VBS.Loveletter.AS

Printer Friendly Page

Discovered: June 06, 2000
Updated: October 11, 2001 10:01:58 PM
Systems Affected: Windows

The VBS.Loveletter.AS variant is a mass-mailing worm first reported on June 6, 2000.

Like the original VBS.LoveLetter.A, this variant spreads through Microsoft Outlook and replaces file contents with infectious copies of itself.

The variant triggers on September 17 of any year, executing the email payload and displaying a greeting message.

The worm also attempts to download and install files from three specfic websites. These have since been disabled.

Antivirus Protection Dates

  • Initial Rapid Release version June 16, 2000
  • Latest Rapid Release version August 08, 2016 revision 023
  • Initial Daily Certified version June 16, 2000
  • Latest Daily Certified version August 09, 2016 revision 001

Click here for a more detailed description of Rapid Release and Daily Certified virus definitions.

Discovered: June 06, 2000
Updated: October 11, 2001 10:01:58 PM
Systems Affected: Windows

VBS.Loveletter.AS is a mass-mailing worm first reported early on June 6, 2000.
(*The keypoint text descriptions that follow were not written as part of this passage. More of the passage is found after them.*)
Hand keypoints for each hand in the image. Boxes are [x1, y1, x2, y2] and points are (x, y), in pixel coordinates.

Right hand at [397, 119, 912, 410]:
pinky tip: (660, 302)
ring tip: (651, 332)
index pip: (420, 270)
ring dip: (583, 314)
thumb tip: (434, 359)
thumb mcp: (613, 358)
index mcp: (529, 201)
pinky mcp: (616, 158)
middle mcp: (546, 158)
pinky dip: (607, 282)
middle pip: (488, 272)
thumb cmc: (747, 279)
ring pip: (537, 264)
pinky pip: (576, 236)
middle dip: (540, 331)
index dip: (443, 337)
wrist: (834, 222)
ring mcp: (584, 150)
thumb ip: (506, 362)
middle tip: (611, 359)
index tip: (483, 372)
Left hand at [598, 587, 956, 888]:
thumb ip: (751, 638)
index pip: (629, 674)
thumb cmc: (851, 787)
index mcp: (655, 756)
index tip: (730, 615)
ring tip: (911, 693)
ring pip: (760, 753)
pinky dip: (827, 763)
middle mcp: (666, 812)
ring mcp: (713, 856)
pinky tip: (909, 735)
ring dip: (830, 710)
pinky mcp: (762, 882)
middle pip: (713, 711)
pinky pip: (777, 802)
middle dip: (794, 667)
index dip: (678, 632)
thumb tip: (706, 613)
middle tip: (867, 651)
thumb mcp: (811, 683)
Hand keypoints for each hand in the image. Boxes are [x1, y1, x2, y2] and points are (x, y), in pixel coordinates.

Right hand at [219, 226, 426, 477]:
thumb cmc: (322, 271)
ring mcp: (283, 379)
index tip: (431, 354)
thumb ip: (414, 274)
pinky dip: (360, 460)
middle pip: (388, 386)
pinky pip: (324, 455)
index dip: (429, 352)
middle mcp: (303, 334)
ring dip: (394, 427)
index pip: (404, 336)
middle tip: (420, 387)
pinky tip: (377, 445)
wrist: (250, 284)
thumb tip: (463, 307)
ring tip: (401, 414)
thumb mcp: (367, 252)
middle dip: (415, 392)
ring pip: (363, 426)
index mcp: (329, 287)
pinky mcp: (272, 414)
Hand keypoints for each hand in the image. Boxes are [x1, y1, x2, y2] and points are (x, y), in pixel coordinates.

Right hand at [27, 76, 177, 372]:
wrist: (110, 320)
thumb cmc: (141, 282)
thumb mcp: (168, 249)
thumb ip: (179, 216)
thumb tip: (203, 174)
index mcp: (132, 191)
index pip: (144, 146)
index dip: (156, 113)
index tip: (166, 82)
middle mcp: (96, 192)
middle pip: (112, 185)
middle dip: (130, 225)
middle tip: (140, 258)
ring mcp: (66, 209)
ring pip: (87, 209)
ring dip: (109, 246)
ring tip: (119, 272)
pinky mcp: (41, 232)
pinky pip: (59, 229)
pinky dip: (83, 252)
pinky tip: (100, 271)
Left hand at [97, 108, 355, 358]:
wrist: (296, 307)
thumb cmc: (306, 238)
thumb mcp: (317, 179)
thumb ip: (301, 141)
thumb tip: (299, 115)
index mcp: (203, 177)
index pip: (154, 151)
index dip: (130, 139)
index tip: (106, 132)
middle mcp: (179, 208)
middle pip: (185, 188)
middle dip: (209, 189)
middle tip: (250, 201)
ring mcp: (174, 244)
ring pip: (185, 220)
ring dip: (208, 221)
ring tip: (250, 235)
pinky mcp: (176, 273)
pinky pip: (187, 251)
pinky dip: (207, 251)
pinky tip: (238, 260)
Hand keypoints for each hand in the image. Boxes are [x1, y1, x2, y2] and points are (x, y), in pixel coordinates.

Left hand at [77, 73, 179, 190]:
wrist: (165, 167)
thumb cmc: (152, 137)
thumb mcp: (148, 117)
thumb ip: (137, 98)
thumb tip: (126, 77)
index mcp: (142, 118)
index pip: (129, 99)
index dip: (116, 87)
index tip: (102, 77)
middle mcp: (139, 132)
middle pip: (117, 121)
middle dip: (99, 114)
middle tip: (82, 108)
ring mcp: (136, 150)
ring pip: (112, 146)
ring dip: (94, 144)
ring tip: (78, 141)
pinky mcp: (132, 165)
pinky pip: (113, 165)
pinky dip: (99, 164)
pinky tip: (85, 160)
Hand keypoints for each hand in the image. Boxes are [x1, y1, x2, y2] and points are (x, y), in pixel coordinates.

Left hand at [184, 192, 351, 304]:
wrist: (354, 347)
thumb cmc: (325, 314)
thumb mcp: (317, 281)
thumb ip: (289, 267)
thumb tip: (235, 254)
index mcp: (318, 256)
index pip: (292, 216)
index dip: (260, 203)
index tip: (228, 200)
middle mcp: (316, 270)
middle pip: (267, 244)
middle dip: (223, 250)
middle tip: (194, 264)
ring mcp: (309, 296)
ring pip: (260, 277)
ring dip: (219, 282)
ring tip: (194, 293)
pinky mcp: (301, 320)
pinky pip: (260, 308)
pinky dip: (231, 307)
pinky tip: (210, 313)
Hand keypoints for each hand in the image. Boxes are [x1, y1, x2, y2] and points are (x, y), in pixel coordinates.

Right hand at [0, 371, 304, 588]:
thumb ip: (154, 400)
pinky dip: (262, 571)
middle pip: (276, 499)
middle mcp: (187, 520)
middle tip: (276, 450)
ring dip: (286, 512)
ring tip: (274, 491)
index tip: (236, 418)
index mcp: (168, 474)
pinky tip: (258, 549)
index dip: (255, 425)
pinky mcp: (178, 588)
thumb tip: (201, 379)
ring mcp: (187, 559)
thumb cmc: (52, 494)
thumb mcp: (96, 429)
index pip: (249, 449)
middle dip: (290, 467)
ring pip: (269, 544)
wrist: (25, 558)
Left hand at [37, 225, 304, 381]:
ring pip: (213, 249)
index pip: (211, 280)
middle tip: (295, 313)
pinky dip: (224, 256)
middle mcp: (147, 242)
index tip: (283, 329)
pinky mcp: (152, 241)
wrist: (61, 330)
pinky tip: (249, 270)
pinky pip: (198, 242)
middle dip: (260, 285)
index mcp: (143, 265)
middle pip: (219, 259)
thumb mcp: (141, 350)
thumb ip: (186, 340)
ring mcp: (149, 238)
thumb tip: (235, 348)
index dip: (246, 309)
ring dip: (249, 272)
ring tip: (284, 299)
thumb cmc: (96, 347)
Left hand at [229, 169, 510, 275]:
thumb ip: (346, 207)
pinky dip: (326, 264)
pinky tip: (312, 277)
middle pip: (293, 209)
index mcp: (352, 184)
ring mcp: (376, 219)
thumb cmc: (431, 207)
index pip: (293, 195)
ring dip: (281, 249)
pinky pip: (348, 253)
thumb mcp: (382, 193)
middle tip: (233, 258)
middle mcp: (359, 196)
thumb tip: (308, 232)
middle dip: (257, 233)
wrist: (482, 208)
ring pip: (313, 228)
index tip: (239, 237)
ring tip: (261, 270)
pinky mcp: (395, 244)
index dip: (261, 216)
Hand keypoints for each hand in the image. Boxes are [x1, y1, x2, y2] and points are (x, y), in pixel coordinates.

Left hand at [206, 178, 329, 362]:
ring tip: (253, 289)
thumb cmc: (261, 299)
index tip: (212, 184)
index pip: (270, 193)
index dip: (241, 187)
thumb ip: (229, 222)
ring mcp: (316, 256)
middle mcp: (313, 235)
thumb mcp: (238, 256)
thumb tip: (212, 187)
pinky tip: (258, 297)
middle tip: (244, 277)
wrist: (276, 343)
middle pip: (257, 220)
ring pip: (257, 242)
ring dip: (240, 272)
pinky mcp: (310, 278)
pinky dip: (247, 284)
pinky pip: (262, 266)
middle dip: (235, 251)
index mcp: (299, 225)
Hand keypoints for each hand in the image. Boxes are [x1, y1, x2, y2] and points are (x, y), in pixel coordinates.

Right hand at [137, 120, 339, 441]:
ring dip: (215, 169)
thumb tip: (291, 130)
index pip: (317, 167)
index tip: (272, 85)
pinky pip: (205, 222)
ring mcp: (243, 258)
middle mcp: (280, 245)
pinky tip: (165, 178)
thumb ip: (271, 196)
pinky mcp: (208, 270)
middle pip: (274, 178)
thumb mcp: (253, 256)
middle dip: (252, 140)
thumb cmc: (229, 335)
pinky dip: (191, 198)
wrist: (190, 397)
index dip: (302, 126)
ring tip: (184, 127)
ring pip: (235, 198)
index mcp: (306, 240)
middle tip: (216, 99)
The virus is executed by a user running an infected email attachment.

On first execution, the worm writes copies of itself to the \Windows folder:

\Windows\Reload.vbs
\Windows\System\Linux32.vbs

and one of

\Windows\System\[random filename].bmp.vbs

or

\Windows\System\[random filename].jpg.vbs

or

\Windows\System\[random filename].gif.vbs


The worm replaces files of certain types with its own code, and adds an extension of '.vbs' to the filename. In most reported variants, these include the following file types:

.vbs, .vbe, .js, .jse, .css, .wsh, .sct, .hta, .jpg, .jpeg, .wav, .txt, .gif, .doc, .htm, .html, .xls, .ini, .bat, .com, .mp3, and .mp2.

.mp3 and .mp2 files are hidden rather than overwritten.

The worm also creates this file:

\Windows\US-PRESIDENT-AND-FBI-SECRETS.htm

The worm checks for this file:

\Windows\System\Winfat32.exe

If it is unable to find Winfat32.exe, it will try to download one of three files from a remote location, set the Internet Explorer's default home page to the address chosen, and take a specific action:

http://members.fortunecity.com/plancolombia/macromedia32.zip
- the worm saves Macromedia32.zip as \Windows\important_note.zip and changes the registry to execute the worm on startup.

http://members.fortunecity.com/plancolombia/linux322.zip
- copies Linux321.zip to \Windows\Syslogos.sys, replacing the Windows shutdown screen.

http://members.fortunecity.com/plancolombia/linux321.zip
- copies Linux322.zip to \Windows\Logow.zip, replacing the Windows "safe to turn off your computer" screen.

Since the virus' appearance, these websites have been made unavailable.